Para qué sirve y para qué no
Sirve para llevar la chapa con tu teléfono y la identificación. Para enganchar la correa en un perro que tira, lo indicado es un arnés: toda la fuerza del tirón sobre el collar recae en la tráquea. Si tu perro tose al tirar, cambia ya.
En España la identificación por microchip es obligatoria, y en muchos municipios se exige además identificación visible. La chapa sigue siendo la forma más rápida de que te devuelvan al perro: quien lo encuentre puede llamarte sin pasar por un veterinario.
Qué mirar
Forro de neopreno.
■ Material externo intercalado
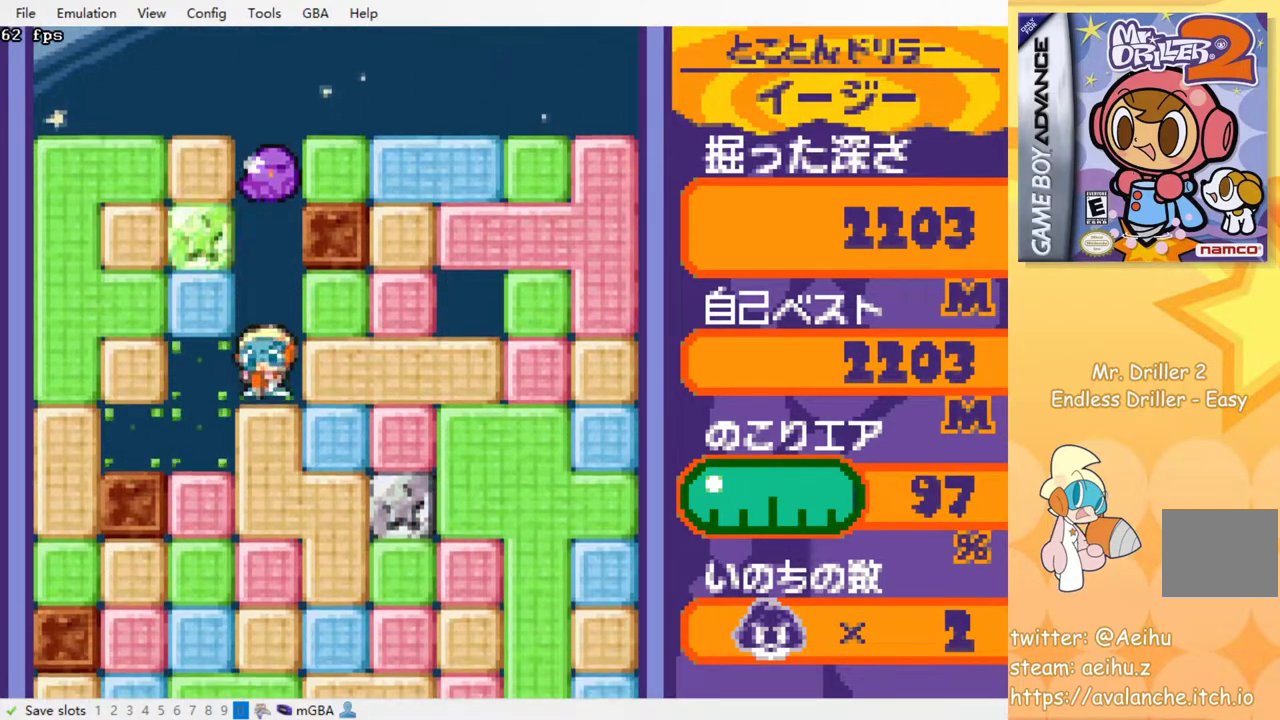
{"buttons": ["SQUARE"], "events": [[67, "SQUARE", "down"], [133, "SQUARE", "up"], [217, "SQUARE", "down"], [300, "SQUARE", "up"], [367, "SQUARE", "down"], [417, "SQUARE", "up"], [500, "SQUARE", "down"]]}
El nailon desnudo tiene borde y roza el cuello cada vez que el perro gira la cabeza; con pelo corto, la marca aparece en semanas. El neopreno acolcha y no absorbe agua, así que no se queda húmedo tras la lluvia.
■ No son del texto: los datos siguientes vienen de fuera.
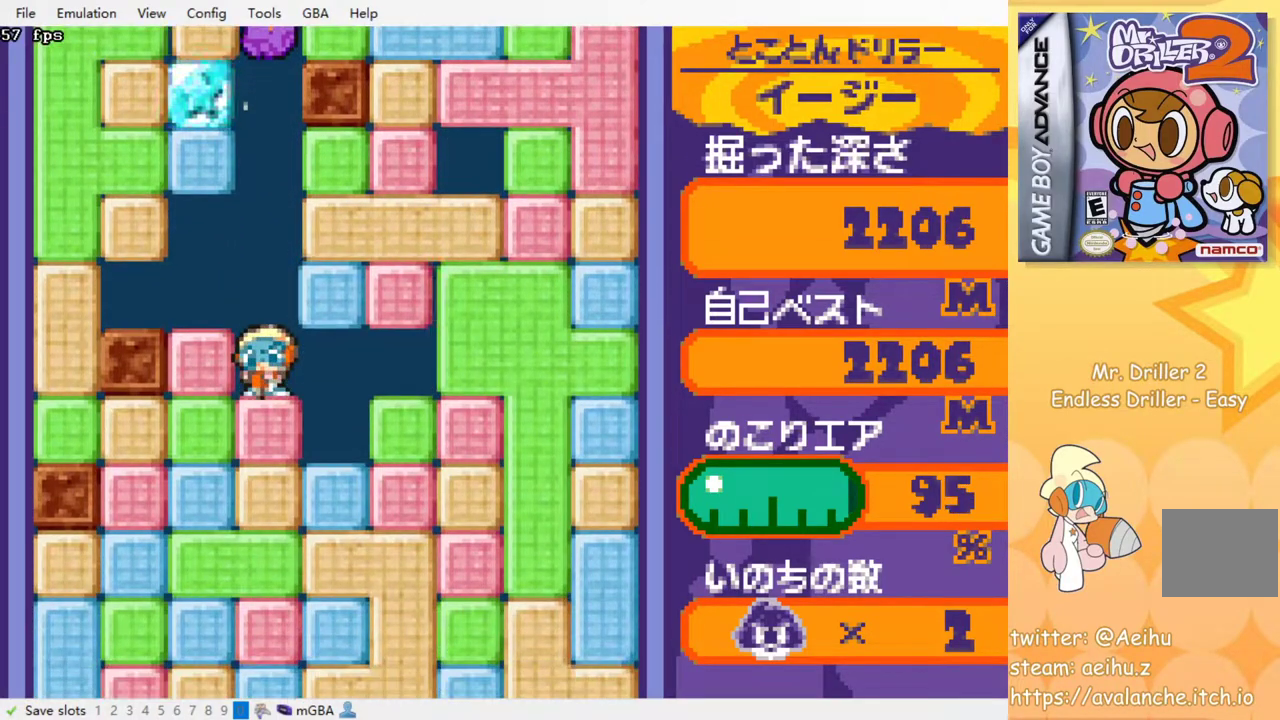
{"buttons": ["SQUARE"], "events": [[83, "SQUARE", "up"], [150, "SQUARE", "down"], [233, "SQUARE", "up"], [300, "SQUARE", "down"], [383, "SQUARE", "up"], [467, "SQUARE", "down"]]}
Ancho, en perros grandes. La misma fuerza repartida sobre 3,8 cm presiona mucho menos que concentrada en una cinta de 1,5.
Hebilla metálica si tu perro pesa más de 25 kilos. Los clips de plástico se fatigan con los años y con el frío, y revientan sin aviso.
Reflectante en todo el perímetro, no solo en un tramo: si solo lleva en un lado, únicamente se ve si el perro está orientado hacia los faros.
Doble anilla: una para la correa y otra para la chapa, para que no tintinee contra el mosquetón todo el paseo.
La talla
Mide el contorno del cuello con cinta métrica flexible, sin apretar, y añade unos centímetros. No te fíes de las equivalencias por raza. Deben caber dos dedos entre el collar y el cuello: más suelto y el perro se lo saca echando la cabeza atrás, que es lo que hacen justo cuando se asustan.
Un aviso
No vendemos collares de castigo ni antiladridos eléctricos. Son dispositivos aversivos y no queremos recomendarlos.